The healthcare industry is becoming competitive with each passing year. Every day, new delivery systems and changing marketplace conditions are witnessed (Huber, 2010). Thus, marketing must become an important facet of every healthcare institution. In the past, most healthcare institutions identified their marketing objectives based on thousands of hours of discussions, committee meetings, and analyses conducted at the highest levels of healthcare organizations.
It is disappointing to note that most of these objectives have never been achieved. All health care institutions should integrate their marketing aims into their strategic plans. This can be achieved by identifying the current market situations in the institution, projecting the future marketing situations in the institution, identifying feasible tools to be used in the process, and means to turn these initiatives into the desired results.
Every healthcare institution should have a hazard preparedness plan. They are required to have means of how to respond to disasters. Having a hazard preparedness plan is not only enough in the current age where terrorism threat has increased. Thus, hazard preparedness plan should be strategic.

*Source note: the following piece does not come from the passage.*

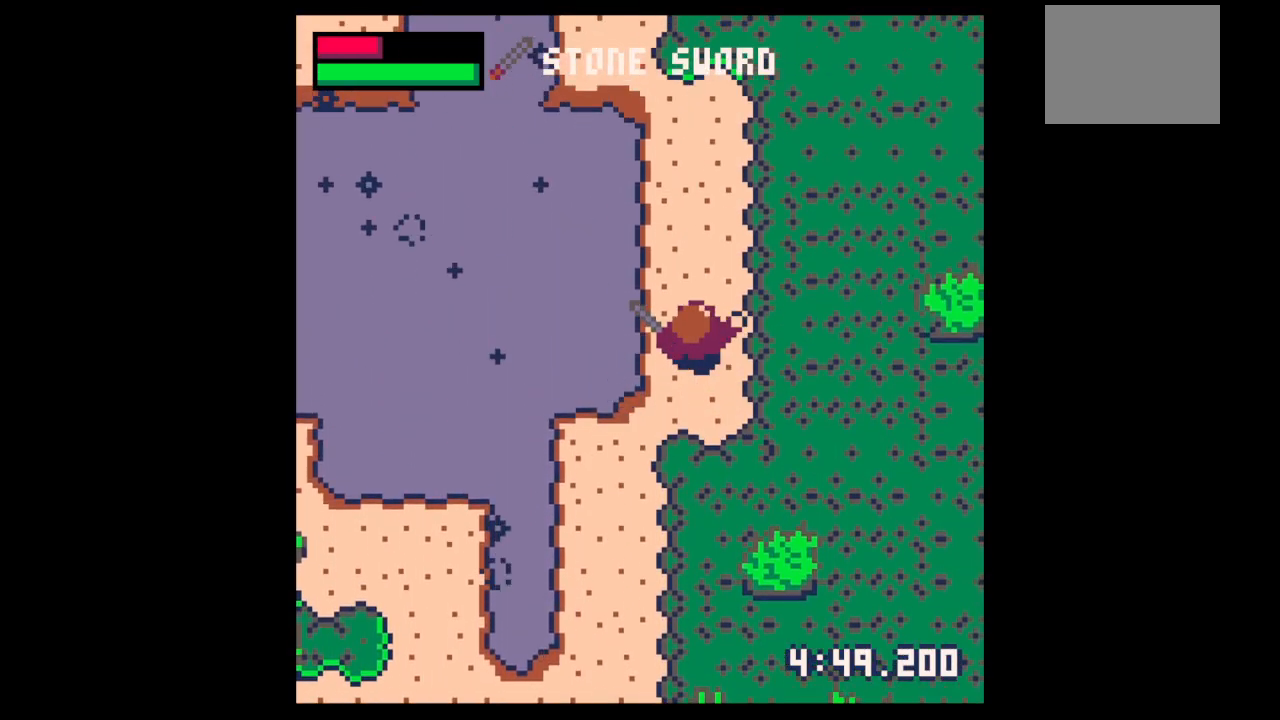
{"keys": ["up"], "events": []}
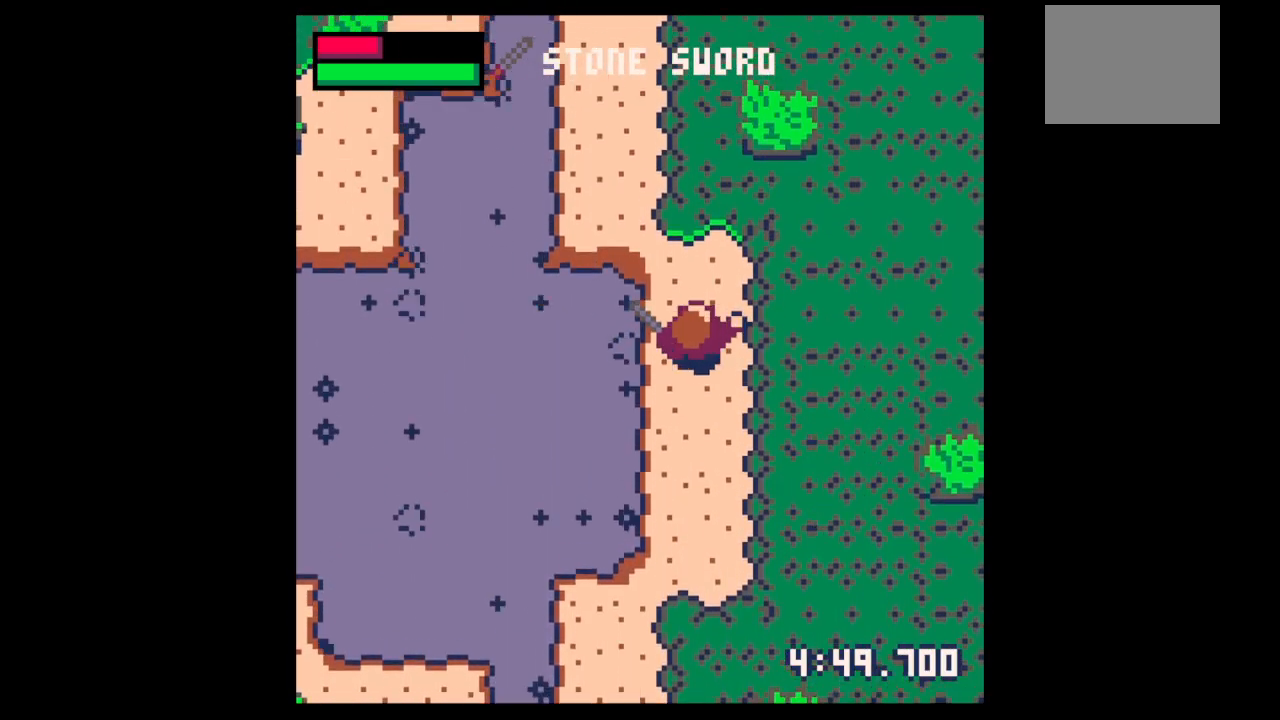
{"keys": ["up"], "events": []}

To achieve this, an institution should have inventories of resources that might be required in an emergency, maintain an ongoing planning process, hold staff orientation on basic response actions, and implement organizations exercise to test the plan. With these initiatives in place, hazards preparedness plan fits into the organization’s strategic plan.
References
Carroll, P. W. (2003). Public health informatics and information systems. New York: Springer.
Huber, D. (2010). Leadership and nursing care management. Maryland Heights, Mo.: Saunders.
Russell, J. (2006). Strategic planning 101. Alexandria, VA: ASTD Press.